Le Théâtre du poulailler
Helen Peters, trad. Vanessa Rubio-Barreau – Éd. Gallimard, coll. Folio junior – 9,20€


Depuis quelques jours, Hannah est en effervescence: elle et son amie Lottie ont décidé de participer à un concours de théâtre pour jeunes amateurs. Mais comment avoir une chance de gagner quand on doit tout faire toute seule contre la volonté de son père, avec une ferme à sauver, une sœur à apprivoiser et un amoureux encombrant par-dessus le marché? On agit comme Hannah: on ne raconte pas tout, on file en douce pour échapper à un père qui, de toute façon, est trop enfermé dans sa tristesse, on s’entoure de personnes bienveillantes, on se méfie, on y croît!

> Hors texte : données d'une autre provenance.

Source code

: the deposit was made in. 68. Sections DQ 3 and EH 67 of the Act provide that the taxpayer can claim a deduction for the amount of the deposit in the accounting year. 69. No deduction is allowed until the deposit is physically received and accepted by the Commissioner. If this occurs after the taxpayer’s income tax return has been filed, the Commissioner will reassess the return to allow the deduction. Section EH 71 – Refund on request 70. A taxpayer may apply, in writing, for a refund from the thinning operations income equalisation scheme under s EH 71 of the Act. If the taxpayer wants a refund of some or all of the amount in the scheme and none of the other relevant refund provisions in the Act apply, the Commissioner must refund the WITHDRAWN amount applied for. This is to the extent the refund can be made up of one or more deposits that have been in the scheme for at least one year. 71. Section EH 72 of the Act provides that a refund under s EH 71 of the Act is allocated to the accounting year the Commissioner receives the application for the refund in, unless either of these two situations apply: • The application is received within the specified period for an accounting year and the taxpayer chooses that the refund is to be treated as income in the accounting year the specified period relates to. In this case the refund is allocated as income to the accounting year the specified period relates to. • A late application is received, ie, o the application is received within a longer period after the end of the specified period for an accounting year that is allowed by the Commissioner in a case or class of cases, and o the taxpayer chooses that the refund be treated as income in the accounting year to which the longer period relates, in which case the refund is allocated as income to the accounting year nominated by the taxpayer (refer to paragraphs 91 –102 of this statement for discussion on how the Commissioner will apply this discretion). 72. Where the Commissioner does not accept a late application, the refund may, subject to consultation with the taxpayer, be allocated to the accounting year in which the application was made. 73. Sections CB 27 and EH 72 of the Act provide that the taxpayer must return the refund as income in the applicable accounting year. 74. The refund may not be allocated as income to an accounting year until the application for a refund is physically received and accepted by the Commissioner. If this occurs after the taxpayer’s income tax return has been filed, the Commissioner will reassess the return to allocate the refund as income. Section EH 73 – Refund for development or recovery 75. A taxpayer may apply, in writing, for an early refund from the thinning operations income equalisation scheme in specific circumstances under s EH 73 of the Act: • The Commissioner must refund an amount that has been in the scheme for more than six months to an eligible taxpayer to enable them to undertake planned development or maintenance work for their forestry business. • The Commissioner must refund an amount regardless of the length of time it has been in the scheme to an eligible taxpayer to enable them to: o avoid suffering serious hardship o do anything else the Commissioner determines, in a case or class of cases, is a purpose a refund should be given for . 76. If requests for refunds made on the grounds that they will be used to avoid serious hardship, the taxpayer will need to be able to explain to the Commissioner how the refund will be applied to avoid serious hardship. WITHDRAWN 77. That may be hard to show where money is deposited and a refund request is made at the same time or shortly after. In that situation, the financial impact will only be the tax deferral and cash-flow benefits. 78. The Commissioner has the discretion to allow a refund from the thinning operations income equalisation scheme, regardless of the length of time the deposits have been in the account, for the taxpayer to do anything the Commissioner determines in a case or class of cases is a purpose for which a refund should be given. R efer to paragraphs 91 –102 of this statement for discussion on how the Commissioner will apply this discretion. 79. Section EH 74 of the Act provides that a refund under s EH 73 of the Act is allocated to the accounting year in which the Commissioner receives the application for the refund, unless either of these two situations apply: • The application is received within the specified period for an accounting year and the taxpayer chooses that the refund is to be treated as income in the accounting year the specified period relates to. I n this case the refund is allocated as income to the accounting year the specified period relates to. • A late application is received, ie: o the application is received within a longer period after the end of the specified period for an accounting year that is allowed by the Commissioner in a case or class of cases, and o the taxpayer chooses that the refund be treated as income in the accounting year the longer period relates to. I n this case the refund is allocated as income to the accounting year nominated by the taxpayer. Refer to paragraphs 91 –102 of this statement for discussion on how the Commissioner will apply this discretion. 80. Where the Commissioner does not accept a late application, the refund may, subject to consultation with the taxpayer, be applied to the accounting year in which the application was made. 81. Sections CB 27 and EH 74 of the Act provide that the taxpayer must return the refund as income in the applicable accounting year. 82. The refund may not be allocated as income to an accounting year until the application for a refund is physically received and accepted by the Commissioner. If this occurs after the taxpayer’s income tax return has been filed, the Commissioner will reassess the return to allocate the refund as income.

Sur un rythme agréable et prenant, le lecteur est invité à suivre les deux jeunes héroïnes de péripéties en péripéties, d’espoirs en déconvenues. Ce roman mêle avec originalité le théâtre et le monde de la ferme avec beaucoup de brio. Et bien que les conditions de vie ne soient pas faciles, on se sent bien dans l’univers de Hannah… à tel point qu’on a du mal à le quitter!